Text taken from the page
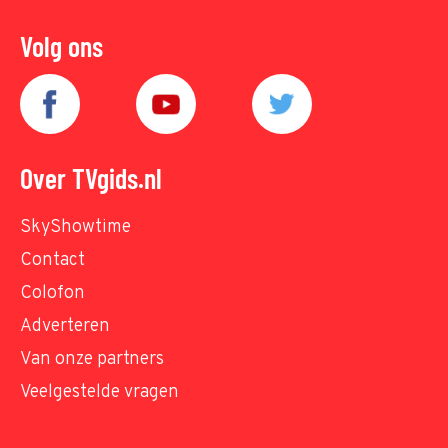
Volg ons
Over TVgids.nl
SkyShowtime
Contact
Colofon
Adverteren
Van onze partners
Veelgestelde vragen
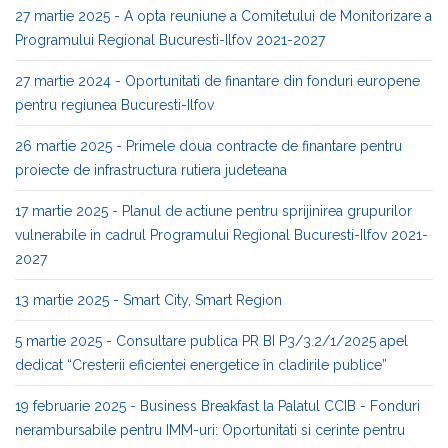
27 martie 2025 - A opta reuniune a Comitetului de Monitorizare a
Programului Regional Bucuresti-Ilfov 2021-2027
27 martie 2024 - Oportunitati de finantare din fonduri europene
pentru regiunea Bucuresti-Ilfov
26 martie 2025 - Primele doua contracte de finantare pentru
proiecte de infrastructura rutiera judeteana
17 martie 2025 - Planul de actiune pentru sprijinirea grupurilor
vulnerabile in cadrul Programului Regional Bucuresti-Ilfov 2021-
2027
13 martie 2025 - Smart City, Smart Region
5 martie 2025 - Consultare publica PR BI P3/3.2/1/2025 apel
dedicat “Cresterii eficientei energetice în cladirile publice”
19 februarie 2025 - Business Breakfast la Palatul CCIB - Fonduri
nerambursabile pentru IMM-uri: Oportunitati si cerinte pentru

#### [EXERCISE PROMPT]
Change each "martie" in the material above to "March" and write all the text out again with nothing else altered. Leave out the picture markers.

#### [ANSWER TO THIS TASK]
Volg ons
Over TVgids.nl
SkyShowtime
Contact
Colofon
Adverteren
Van onze partners
Veelgestelde vragen
27 March 2025 - A opta reuniune a Comitetului de Monitorizare a
Programului Regional Bucuresti-Ilfov 2021-2027
27 March 2024 - Oportunitati de finantare din fonduri europene
pentru regiunea Bucuresti-Ilfov
26 March 2025 - Primele doua contracte de finantare pentru
proiecte de infrastructura rutiera judeteana
17 March 2025 - Planul de actiune pentru sprijinirea grupurilor
vulnerabile in cadrul Programului Regional Bucuresti-Ilfov 2021-
2027
13 March 2025 - Smart City, Smart Region
5 March 2025 - Consultare publica PR BI P3/3.2/1/2025 apel
dedicat “Cresterii eficientei energetice în cladirile publice”
19 februarie 2025 - Business Breakfast la Palatul CCIB - Fonduri
nerambursabile pentru IMM-uri: Oportunitati si cerinte pentru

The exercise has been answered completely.